In terms of production and use, sainfoin is relatively easy to grow and manage. It can be seeded directly into the field or established as a cover crop, and can be harvested for forage or used as a hay crop. Sainfoin can also be intercropped with other forage crops, such as grasses, to provide a more diverse and nutritious feed source for livestock.

In terms of market demand, there is growing interest in sainfoin as a forage crop due to its numerous benefits for livestock and the environment. In Europe, sainfoin has been used as a forage crop for many years, and there is a well-established market for sainfoin-based livestock feed products. In North America, sainfoin is becoming more widely recognized as a valuable forage option, with increasing numbers of farmers and ranchers planting the crop on their lands.

Sainfoin is a highly versatile and valuable forage crop that offers a range of benefits for both livestock and the environment.

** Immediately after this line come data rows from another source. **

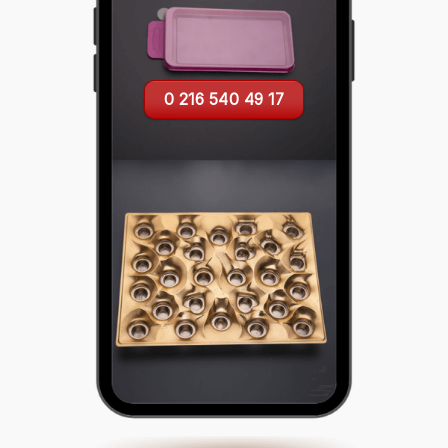
0 216 540 49 17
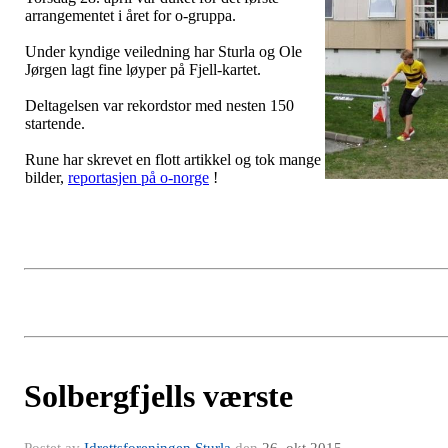
arrangementet i året for o-gruppa.
Under kyndige veiledning har Sturla og Ole
Jørgen lagt fine løyper på Fjell-kartet.
Deltagelsen var rekordstor med nesten 150
startende.
Rune har skrevet en flott artikkel og tok mange
bilder,
reportasjen på o-norge
!
Solbergfjells værste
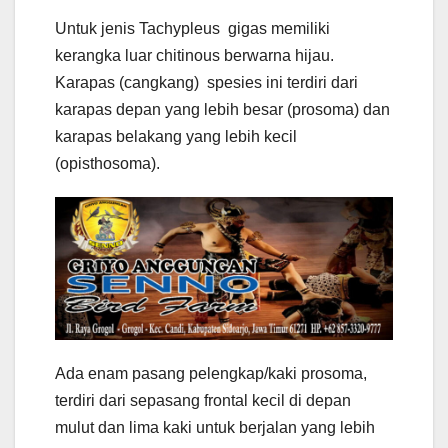
Untuk jenis Tachypleus gigas memiliki
kerangka luar chitinous berwarna hijau.
Karapas (cangkang) spesies ini terdiri dari
karapas depan yang lebih besar (prosoma) dan
karapas belakang yang lebih kecil
(opisthosoma).
Ada enam pasang pelengkap/kaki prosoma,
terdiri dari sepasang frontal kecil di depan
mulut dan lima kaki untuk berjalan yang lebih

Whether you are looking to improve the health and performance of your animals, or to cultivate a more sustainable and environmentally friendly forage system, sainfoin is a crop worth considering.

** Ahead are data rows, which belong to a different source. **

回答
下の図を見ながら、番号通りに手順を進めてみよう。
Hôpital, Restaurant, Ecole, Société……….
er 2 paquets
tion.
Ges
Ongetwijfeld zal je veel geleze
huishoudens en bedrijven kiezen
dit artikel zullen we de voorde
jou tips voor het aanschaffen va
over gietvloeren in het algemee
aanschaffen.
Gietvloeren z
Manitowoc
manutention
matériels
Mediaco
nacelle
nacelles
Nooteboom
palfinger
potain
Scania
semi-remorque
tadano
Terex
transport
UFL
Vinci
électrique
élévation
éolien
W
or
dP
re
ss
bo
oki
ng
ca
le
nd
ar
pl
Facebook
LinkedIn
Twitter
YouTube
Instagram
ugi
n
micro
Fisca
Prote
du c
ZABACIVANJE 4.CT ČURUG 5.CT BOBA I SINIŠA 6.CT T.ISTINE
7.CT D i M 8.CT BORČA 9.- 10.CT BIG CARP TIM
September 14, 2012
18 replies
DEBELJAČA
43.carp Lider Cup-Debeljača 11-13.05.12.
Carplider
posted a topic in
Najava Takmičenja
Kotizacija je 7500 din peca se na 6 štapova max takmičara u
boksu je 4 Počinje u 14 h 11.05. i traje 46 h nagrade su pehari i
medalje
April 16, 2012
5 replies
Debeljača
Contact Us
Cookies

Another advantage of sainfoin is its tolerance to drought. Sainfoin has a deep root system that allows it to access water and nutrients from deeper in the soil, making it less susceptible to drought stress compared to other forage crops. This makes sainfoin a valuable option for farmers and ranchers in arid or semi-arid regions where water availability is limited.

Sainfoin is also a relatively low-input crop, requiring less fertilizer, pesticide, and water compared to other forage crops such as alfalfa. This can help reduce production costs for farmers and ranchers, and can also have positive environmental benefits by reducing the need for synthetic inputs.

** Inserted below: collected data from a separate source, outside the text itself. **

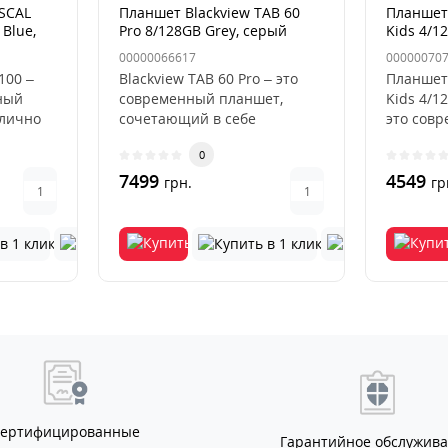
SCAL
Планшет Blackview TAB 60
Планшет 
 Blue,
Pro 8/128GB Grey, серый
Kids 4/1
00000066617
00000070
100 –
Blackview TAB 60 Pro – это
Планшет 
ный
современный планшет,
Kids 4/1
тлично
сочетающий в себе
это совр
, учебы
производительность,
мощное у
0
энергоэффектив..
7499
4549
грн.
гр
Сертифицированные
Гарантийное обслужив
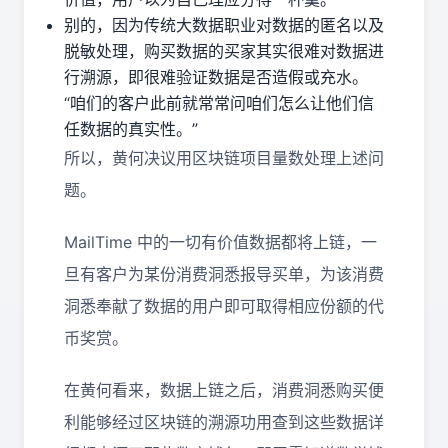
别的，因为传统大数据职业对数据的匿名以及
脱敏处理，购买数据的买家其实很难对数据进
行溯源，即很难验证数据是否造假或充水。
“咱们的客户此前就常常问咱们怎么让他们信
任数据的真实性。”
所以，黄何决议用区块链项目量数处理上述问
题。
MailTime 中的一切有价值数据都将上链，一
旦有客户为某份消费洞悉报导买单，为该消费
洞悉奉献了数据的用户即可取得相应份额的代
币奖赏。
在黄何看来，数据上链之后，消费洞悉购买便
利能够经过区块链的溯源功用查到这些数据详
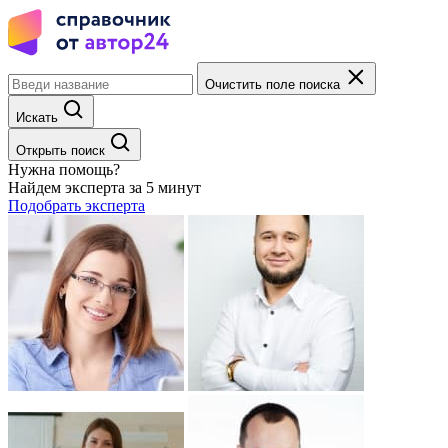
Очистить поле поиска
Искать
Открыть поиск
Нужна помощь?
Найдем эксперта за 5 минут
Подобрать эксперта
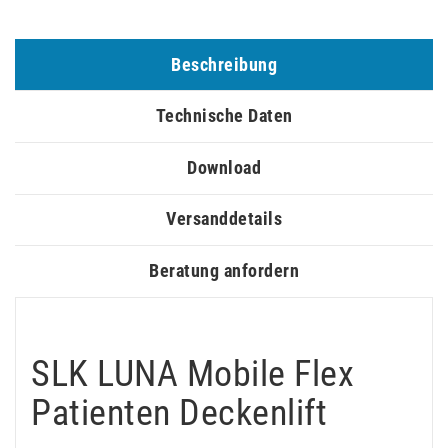
Beschreibung
Technische Daten
Download
Versanddetails
Beratung anfordern
SLK LUNA Mobile Flex
Patienten Deckenlift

In terms of grazing management, sainfoin can be used as a rotational grazing crop, with livestock moved to new pastures as the sainfoin regrows. This system can help reduce the risk of overgrazing and improve the overall health of the pastures. Sainfoin is also well-suited to grazing management systems that utilize intensive grazing techniques, where livestock are moved frequently between paddocks to promote plant regrowth and prevent overgrazing.

In terms of marketing, there is growing interest in sainfoin-based livestock feed products, particularly among consumers who are concerned about the health and welfare of the animals that provide their food. Sainfoin is a high-quality, natural forage crop that offers numerous benefits for livestock, and is increasingly seen as a more sustainable and environmentally friendly option compared to traditional forage crops.

In conclusion, sainfoin is a valuable forage crop that offers a range of benefits for livestock and the environment. With its high nutritional content, low levels of secondary compounds, and ability to improve soil fertility, sainfoin is a valuable option for farmers and ranchers who are looking to improve the health and performance of their animals. Whether you are looking to grow sainfoin for forage, hay, or intercropping, it is a crop worth considering for your operation.


Video 1: Sainfoin filmed at Devil's Dyke, Newmarket Racecourse, Suffolk on the 25th June 2022.


Video 2: Sainfoin also filmed at Devil's Dyke, Newmarket Racecourse, Suffolk on the 25th June 2022.

Music credits
Heartwarming by Kevin MacLeod is licensed under a Creative Commons Attribution 4.0 license.